◆ **REQUEST**:
Convert every line in the rows below into a Markdown table with two columns, Line and Text. Number each line in order, and leave out blank lines.

◆ **MATERIAL PROVIDED**:
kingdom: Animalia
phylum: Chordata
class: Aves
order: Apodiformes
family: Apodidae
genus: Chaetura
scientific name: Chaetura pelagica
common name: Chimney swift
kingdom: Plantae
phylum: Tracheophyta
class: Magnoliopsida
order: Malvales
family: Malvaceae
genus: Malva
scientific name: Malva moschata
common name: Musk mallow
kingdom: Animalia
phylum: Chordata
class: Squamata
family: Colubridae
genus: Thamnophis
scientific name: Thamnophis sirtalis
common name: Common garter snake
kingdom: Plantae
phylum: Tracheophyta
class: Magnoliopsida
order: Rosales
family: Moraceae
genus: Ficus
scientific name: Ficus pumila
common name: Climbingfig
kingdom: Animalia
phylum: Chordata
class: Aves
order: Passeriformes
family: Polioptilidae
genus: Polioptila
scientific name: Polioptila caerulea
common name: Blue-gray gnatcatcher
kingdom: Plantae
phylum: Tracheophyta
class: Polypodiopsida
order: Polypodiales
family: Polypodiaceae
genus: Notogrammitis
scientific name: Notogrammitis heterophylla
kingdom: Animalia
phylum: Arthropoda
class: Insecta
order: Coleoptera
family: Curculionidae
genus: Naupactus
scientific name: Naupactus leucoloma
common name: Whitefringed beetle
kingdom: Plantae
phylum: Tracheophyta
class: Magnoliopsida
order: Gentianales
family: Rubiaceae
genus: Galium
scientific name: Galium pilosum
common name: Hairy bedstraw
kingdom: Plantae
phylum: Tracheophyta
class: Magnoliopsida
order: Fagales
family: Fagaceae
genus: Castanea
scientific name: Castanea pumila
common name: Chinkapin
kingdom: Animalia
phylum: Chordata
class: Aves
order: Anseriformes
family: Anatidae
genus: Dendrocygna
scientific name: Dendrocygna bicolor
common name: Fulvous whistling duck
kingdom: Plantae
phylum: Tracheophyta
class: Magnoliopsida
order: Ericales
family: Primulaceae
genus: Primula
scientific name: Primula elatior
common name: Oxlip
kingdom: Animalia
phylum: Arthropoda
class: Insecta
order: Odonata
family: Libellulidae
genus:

◆ **FINISHED TASK**:
| Line | Text |
|---|---|
| 1 | kingdom: Animalia |
| 2 | phylum: Chordata |
| 3 | class: Aves |
| 4 | order: Apodiformes |
| 5 | family: Apodidae |
| 6 | genus: Chaetura |
| 7 | scientific name: Chaetura pelagica |
| 8 | common name: Chimney swift |
| 9 | kingdom: Plantae |
| 10 | phylum: Tracheophyta |
| 11 | class: Magnoliopsida |
| 12 | order: Malvales |
| 13 | family: Malvaceae |
| 14 | genus: Malva |
| 15 | scientific name: Malva moschata |
| 16 | common name: Musk mallow |
| 17 | kingdom: Animalia |
| 18 | phylum: Chordata |
| 19 | class: Squamata |
| 20 | family: Colubridae |
| 21 | genus: Thamnophis |
| 22 | scientific name: Thamnophis sirtalis |
| 23 | common name: Common garter snake |
| 24 | kingdom: Plantae |
| 25 | phylum: Tracheophyta |
| 26 | class: Magnoliopsida |
| 27 | order: Rosales |
| 28 | family: Moraceae |
| 29 | genus: Ficus |
| 30 | scientific name: Ficus pumila |
| 31 | common name: Climbingfig |
| 32 | kingdom: Animalia |
| 33 | phylum: Chordata |
| 34 | class: Aves |
| 35 | order: Passeriformes |
| 36 | family: Polioptilidae |
| 37 | genus: Polioptila |
| 38 | scientific name: Polioptila caerulea |
| 39 | common name: Blue-gray gnatcatcher |
| 40 | kingdom: Plantae |
| 41 | phylum: Tracheophyta |
| 42 | class: Polypodiopsida |
| 43 | order: Polypodiales |
| 44 | family: Polypodiaceae |
| 45 | genus: Notogrammitis |
| 46 | scientific name: Notogrammitis heterophylla |
| 47 | kingdom: Animalia |
| 48 | phylum: Arthropoda |
| 49 | class: Insecta |
| 50 | order: Coleoptera |
| 51 | family: Curculionidae |
| 52 | genus: Naupactus |
| 53 | scientific name: Naupactus leucoloma |
| 54 | common name: Whitefringed beetle |
| 55 | kingdom: Plantae |
| 56 | phylum: Tracheophyta |
| 57 | class: Magnoliopsida |
| 58 | order: Gentianales |
| 59 | family: Rubiaceae |
| 60 | genus: Galium |
| 61 | scientific name: Galium pilosum |
| 62 | common name: Hairy bedstraw |
| 63 | kingdom: Plantae |
| 64 | phylum: Tracheophyta |
| 65 | class: Magnoliopsida |
| 66 | order: Fagales |
| 67 | family: Fagaceae |
| 68 | genus: Castanea |
| 69 | scientific name: Castanea pumila |
| 70 | common name: Chinkapin |
| 71 | kingdom: Animalia |
| 72 | phylum: Chordata |
| 73 | class: Aves |
| 74 | order: Anseriformes |
| 75 | family: Anatidae |
| 76 | genus: Dendrocygna |
| 77 | scientific name: Dendrocygna bicolor |
| 78 | common name: Fulvous whistling duck |
| 79 | kingdom: Plantae |
| 80 | phylum: Tracheophyta |
| 81 | class: Magnoliopsida |
| 82 | order: Ericales |
| 83 | family: Primulaceae |
| 84 | genus: Primula |
| 85 | scientific name: Primula elatior |
| 86 | common name: Oxlip |
| 87 | kingdom: Animalia |
| 88 | phylum: Arthropoda |
| 89 | class: Insecta |
| 90 | order: Odonata |
| 91 | family: Libellulidae |
| 92 | genus: |